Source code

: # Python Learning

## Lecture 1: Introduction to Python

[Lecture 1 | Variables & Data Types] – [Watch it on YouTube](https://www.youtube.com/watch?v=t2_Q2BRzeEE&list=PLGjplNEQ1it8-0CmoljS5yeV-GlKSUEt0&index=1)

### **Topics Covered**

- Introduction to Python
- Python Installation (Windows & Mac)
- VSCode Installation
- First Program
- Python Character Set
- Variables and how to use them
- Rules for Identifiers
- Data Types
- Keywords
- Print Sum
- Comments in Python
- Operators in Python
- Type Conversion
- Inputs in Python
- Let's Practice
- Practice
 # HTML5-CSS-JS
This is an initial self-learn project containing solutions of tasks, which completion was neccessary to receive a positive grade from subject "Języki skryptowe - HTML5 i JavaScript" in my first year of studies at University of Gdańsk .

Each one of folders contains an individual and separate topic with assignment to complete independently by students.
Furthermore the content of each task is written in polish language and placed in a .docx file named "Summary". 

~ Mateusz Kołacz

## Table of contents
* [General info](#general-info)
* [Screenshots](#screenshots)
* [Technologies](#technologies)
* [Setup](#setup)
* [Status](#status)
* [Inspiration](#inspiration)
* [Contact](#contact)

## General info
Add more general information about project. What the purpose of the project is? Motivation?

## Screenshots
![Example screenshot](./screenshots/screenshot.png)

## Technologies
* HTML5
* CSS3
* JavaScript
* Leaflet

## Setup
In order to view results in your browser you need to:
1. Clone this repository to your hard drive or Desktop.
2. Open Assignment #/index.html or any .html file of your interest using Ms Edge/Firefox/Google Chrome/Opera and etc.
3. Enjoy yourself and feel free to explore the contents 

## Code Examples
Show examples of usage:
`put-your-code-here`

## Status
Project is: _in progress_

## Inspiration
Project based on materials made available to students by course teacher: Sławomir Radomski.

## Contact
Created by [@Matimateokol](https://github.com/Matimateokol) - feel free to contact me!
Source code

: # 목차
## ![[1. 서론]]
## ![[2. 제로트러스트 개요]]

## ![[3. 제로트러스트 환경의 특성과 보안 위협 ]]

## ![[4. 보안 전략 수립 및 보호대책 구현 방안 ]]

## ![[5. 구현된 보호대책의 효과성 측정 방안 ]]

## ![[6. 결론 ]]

.....

### What the task requires
Print all of the entries exactly, leaving nothing out.

### Solved problem
Source code

: # Python Learning

## Lecture 1: Introduction to Python

[Lecture 1 | Variables & Data Types] – [Watch it on YouTube](https://www.youtube.com/watch?v=t2_Q2BRzeEE&list=PLGjplNEQ1it8-0CmoljS5yeV-GlKSUEt0&index=1)

### **Topics Covered**

- Introduction to Python
- Python Installation (Windows & Mac)
- VSCode Installation
- First Program
- Python Character Set
- Variables and how to use them
- Rules for Identifiers
- Data Types
- Keywords
- Print Sum
- Comments in Python
- Operators in Python
- Type Conversion
- Inputs in Python
- Let's Practice
- Practice
 # HTML5-CSS-JS
This is an initial self-learn project containing solutions of tasks, which completion was neccessary to receive a positive grade from subject "Języki skryptowe - HTML5 i JavaScript" in my first year of studies at University of Gdańsk .

Each one of folders contains an individual and separate topic with assignment to complete independently by students.
Furthermore the content of each task is written in polish language and placed in a .docx file named "Summary". 

~ Mateusz Kołacz

## Table of contents
* [General info](#general-info)
* [Screenshots](#screenshots)
* [Technologies](#technologies)
* [Setup](#setup)
* [Status](#status)
* [Inspiration](#inspiration)
* [Contact](#contact)

## General info
Add more general information about project. What the purpose of the project is? Motivation?

## Screenshots
![Example screenshot](./screenshots/screenshot.png)

## Technologies
* HTML5
* CSS3
* JavaScript
* Leaflet

## Setup
In order to view results in your browser you need to:
1. Clone this repository to your hard drive or Desktop.
2. Open Assignment #/index.html or any .html file of your interest using Ms Edge/Firefox/Google Chrome/Opera and etc.
3. Enjoy yourself and feel free to explore the contents 

## Code Examples
Show examples of usage:
`put-your-code-here`

## Status
Project is: _in progress_

## Inspiration
Project based on materials made available to students by course teacher: Sławomir Radomski.

## Contact
Created by [@Matimateokol](https://github.com/Matimateokol) - feel free to contact me!
Source code

: # 목차
## ![[1. 서론]]
## ![[2. 제로트러스트 개요]]

## ![[3. 제로트러스트 환경의 특성과 보안 위협 ]]

## ![[4. 보안 전략 수립 및 보호대책 구현 방안 ]]

## ![[5. 구현된 보호대책의 효과성 측정 방안 ]]

## ![[6. 결론 ]]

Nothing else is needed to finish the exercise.